「そろそろやりたいですね、アレ」
「もうそんな時期だっけ」
GREENsの活動中、慧梨夏サンと伊東サンの義姉妹が何かを企み始めたら要注意だ。このバスケサークルに入って3ヶ月が過ぎた。今ではそれなりに馴染むことも出来ていると思う。
これもひとえにこの義姉妹から好意的な絡まれ方をしているからだと2年男子の尚サンは言ってくれるけど、好意的な絡まれ方って何だ。ただ、この義姉妹を敵に回すととんでもないことになるは確かだ。
「それにほら美弥子サン、今年はいいのが入ったじゃないですか」
「ホントだね、期待出来そうだね!」
そして突き刺さる視線には、季節を忘れさせるほどの悪寒。一瞬で鳥肌が腕全体に広がる。これは嫌な予感しかしない。俺はどんな悪巧みに付き合わされるのだと。
「鵠っちー!」
「何すか」
「鵠っち、腕っ節に自信は?」
「普通くらいじゃないすかね」
「それじゃあ鵠ちゃん、スタミナに自信は?」
「まあ、普通くらいじゃないすかね」
腕っ節に、スタミナ。それくらいならそこそこ自信はある。だけど、おおっぴらにそう言ってしまうと何が降り懸かってくるかわかったモンじゃないじゃん?
俺が「普通」だと自己申告しているにも関わらず、この義姉妹は少なくとも自分たちよりは腕っ節も強いしスタミナもあるだろうと完結させてしまうのだ。そりゃ、女と比べりゃそうなるだろうな。
「で、慧梨夏サンは今度何を企んでるんすか」
「企むだなんて人聞きが悪いなあ」
「まあ、本題を伏せたまま人に探りを入れるような行動を取ってるのが怪しいじゃん?」
「かき氷大会だよ、夏のGREENs定番イベントだからね」
本当に、たったそれだけのことであんな大袈裟な探り方をしていたのかと思うと、この人の考えていることはよくわからない。それならそうと言った上で聞いてくれればよかったのに。
結局、腕っ節がどうこうとかスタミナがどうというのは手動式のかき氷器のハンドルを回す時のことを考えて聞かれていたらしい。確かにあれは地味に疲れる。

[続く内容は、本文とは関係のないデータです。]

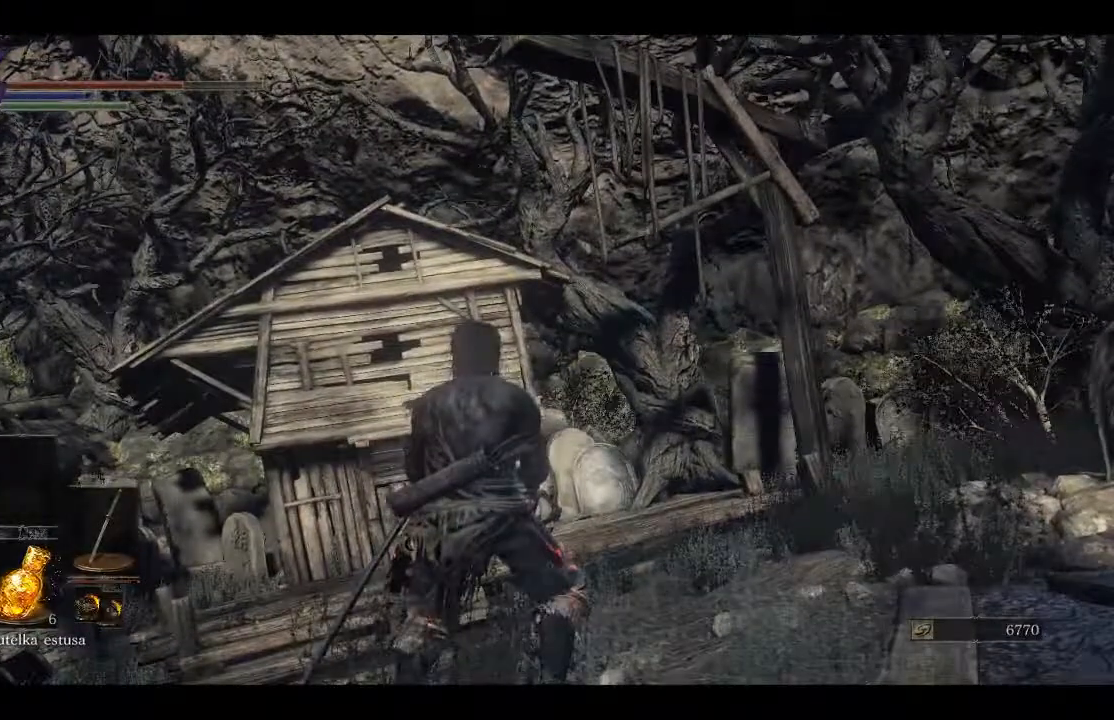
{"buttons": [], "left_stick": "center", "right_stick": "center", "events": []}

「電動のかき氷器があればいいんだろうけどね、それでも手動でハンドルをキュルキュル回した方がサークルの大会としては風情があると思わない?」
「まあ、慧梨夏サンの主張もわからないことはないっすね」
慧梨夏サンが言うことによれば、最近はかき氷が流行ってるしかき氷界に一石を投じる斬新な、革命的なかき氷をGREENsから生み出せるかもしれない、と。
「慧梨夏ちゃんがそれをやると死人が出るからダメ」
「ホットケーキの生地凍らせて削ったのにハチミツかけようと思ったんですけど、ダメですか〜」
「……慧梨夏サン、食える範囲内でお願いします」
至極本気でホットケーキ氷を作ろうとしていたと言うのだから、慧梨夏サンの料理センスは壊滅的なのかもしれない。伊東サンが止めてくれて本当に良かった。

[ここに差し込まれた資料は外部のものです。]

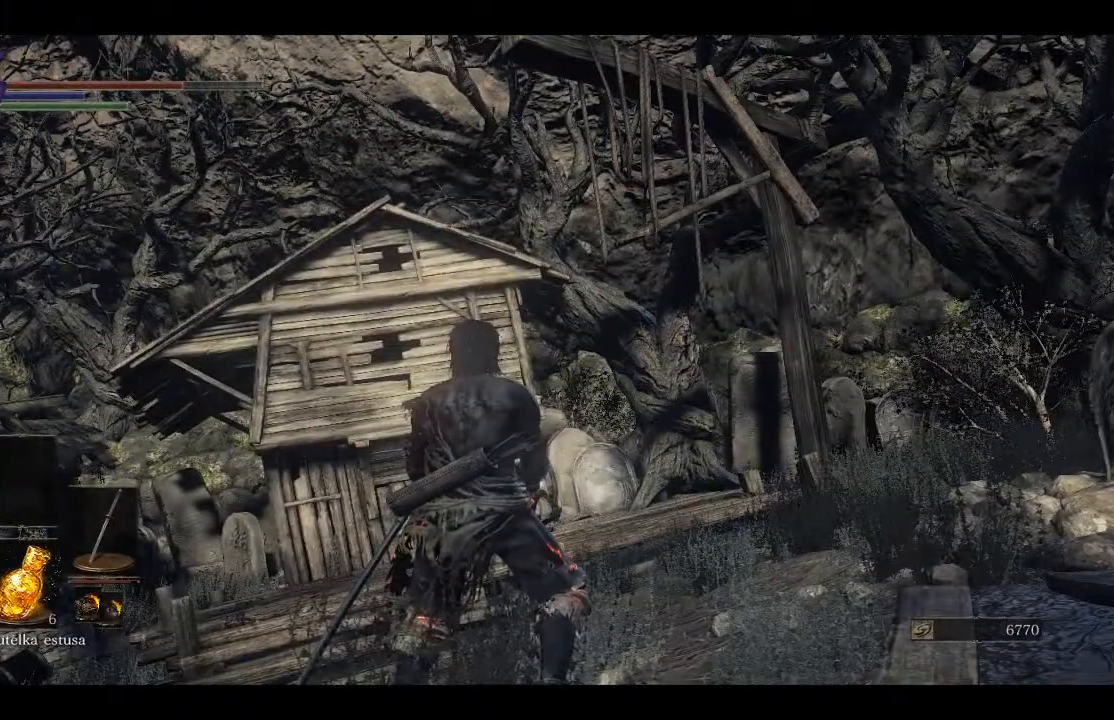
{"buttons": [], "left_stick": "center", "right_stick": "center", "events": []}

おまけに、お前はカンナがけが出来るのかとも聞かれる始末。出来たとして、カンナはどこにあるんだ。そして、それで何をさせる気だ。ひょっとしなくても……そうじゃん?
「かき氷大会の醍醐味は、冷えた体をあっためるおつゆだからね! 鵠っち鰹節を削ろう!」
「ダシから取るんすか!?」
end.
++++
とりあえず、GREENsは慧梨夏がやりたい放題暴走してるのを、姉ちゃんが煽るなり止めるなりすることで成り立っているのかもしれない。
最近流行っているドルチェ氷などの変わり種かき氷を実際に食べたことはないのですが、きっと美味しいんだろうなあ。
でも慧梨夏、いくら氷菓とは言えあまり凝ったことをやったりトッピングをつけすぎるとまたカロリーオーバーかつ体冷やしてバテるぞ!